━━━━━ Information shown ━━━━━

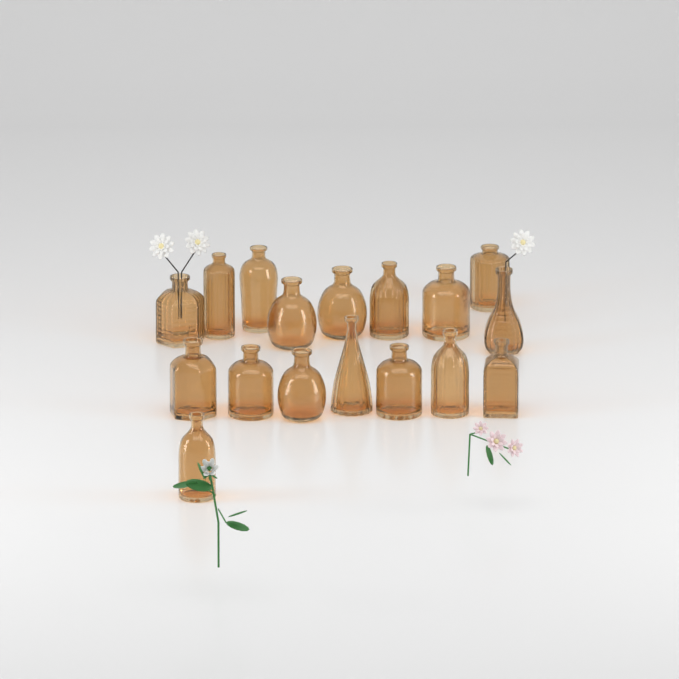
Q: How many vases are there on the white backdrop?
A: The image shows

━━━━━
━━━━━ Information shown ━━━━━

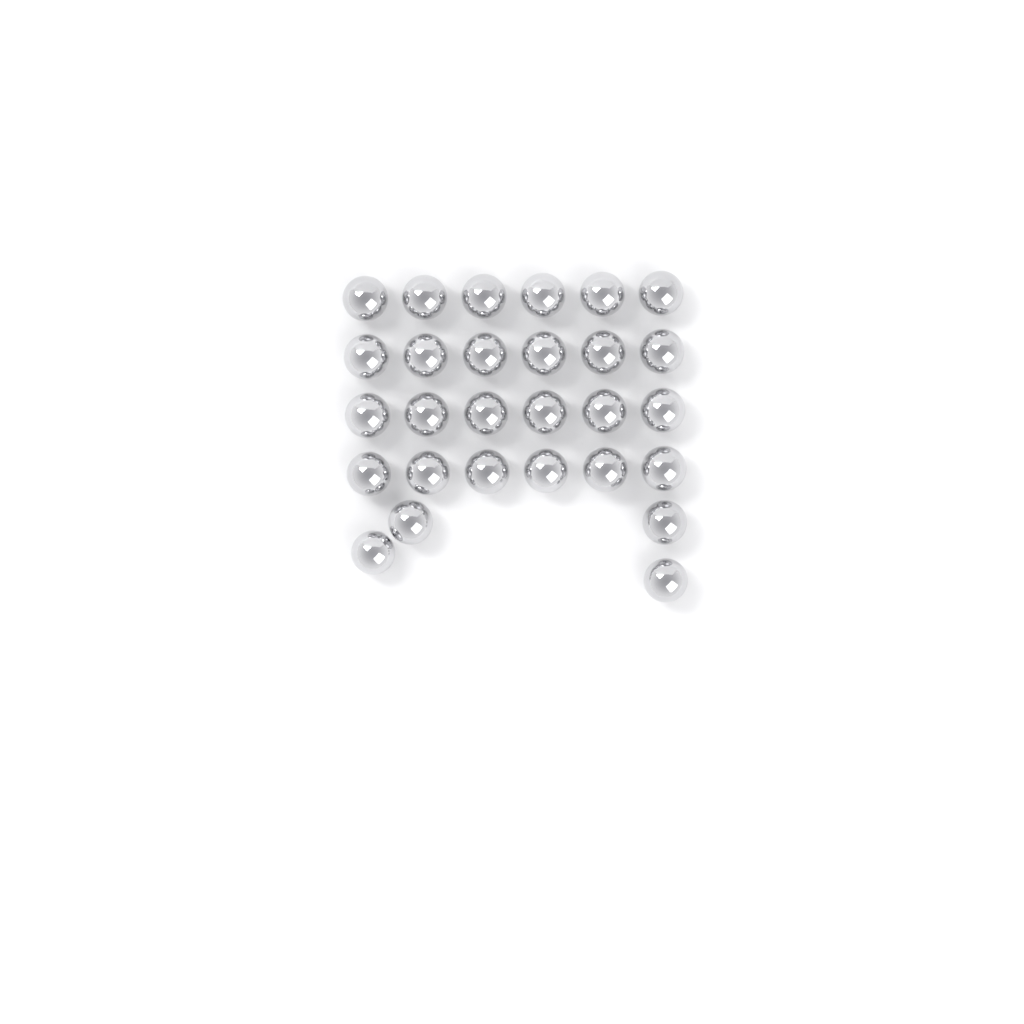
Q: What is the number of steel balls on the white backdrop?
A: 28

━━━━━
━━━━━ Information shown ━━━━━

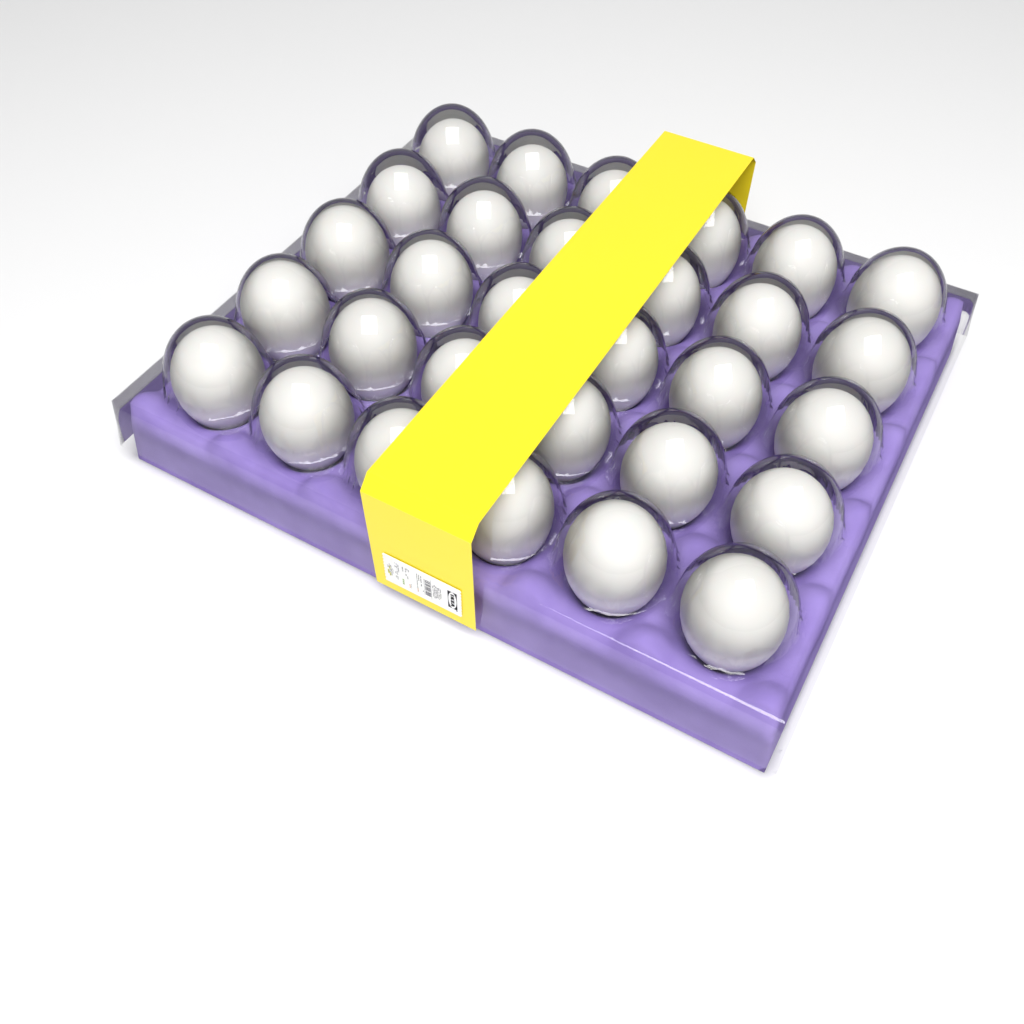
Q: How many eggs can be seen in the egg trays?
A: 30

━━━━━

● Exercise brief
Can you output the rows starting at the line that contains "Q: How many vases" and ending after the line that contains "A: The image shows", reproducing them unchanged?

● Full response
Q: How many vases are there on the white backdrop?
A: The image shows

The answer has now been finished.